Looks like a LoRA problem

DarkLight1337 avatar Apr 29 '25 16:04 DarkLight1337

are you using this lora model

jeejeelee avatar Apr 30 '25 03:04 jeejeelee

@jeejeelee Yes, this is the lora model I try to use along with this base model.

I've downloaded both locally.

aldettinger avatar Apr 30 '25 06:04 aldettinger

Hello @jeejeelee, I wonder if the issue could be reproduced on another machine than mine ?

aldettinger avatar May 09 '25 08:05 aldettinger

I can reproduce this issue and am working on a fix.

frreiss avatar May 21 '25 20:05 frreiss

Many thanks for stepping in @frreiss 👍

On my side, I was able to merge the lora + base model on another platform. From there, I'm now able to run the merged model on my CPU only machine with vllm in a docker image.

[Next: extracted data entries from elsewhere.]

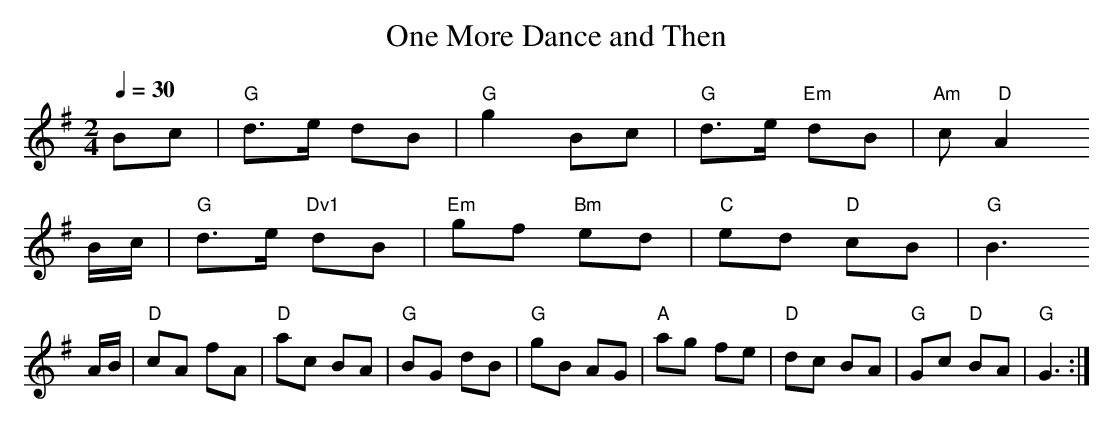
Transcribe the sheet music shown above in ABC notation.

X:1
T:One More Dance and Then
M:2/4
L:1/4
Q:30
K:G
B/2c/2 |"G"d3/4e/4 d/2B/2|"G"g B/2c/2|"G"d3/4e/4 "Em"d/2B/2|"Am"c/2" D"A
B/4c/4\
|"G"d3/4e/4 "Dv1"d/2B/2|"Em"g/2f/2 "Bm"e/2d/2|"C"e/2d/2 "D"c/2B/2|"G"B3/
2:|
A/4B/4|"D"c/2A/2 f/2A/2|"D"a/2c/2 B/2A/2|"G"B/2G/2 d/2B/2|"G"g/2B/2 A/2G/2|\
"A"a/2g/2 f/2e/2|"D"d/2c/2 B/2A/2|"G"G/2c/2 "D"B/2A/2|"G"G3/2:|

Please let me know in case you need a beta tester for the investigation or fix.

aldettinger avatar May 26 '25 07:05 aldettinger

@aldettinger Can you test if #18773 fix your issue?

jeejeelee avatar May 28 '25 01:05 jeejeelee

@jeejeelee Sure, looks ok.

aldettinger avatar May 28 '25 14:05 aldettinger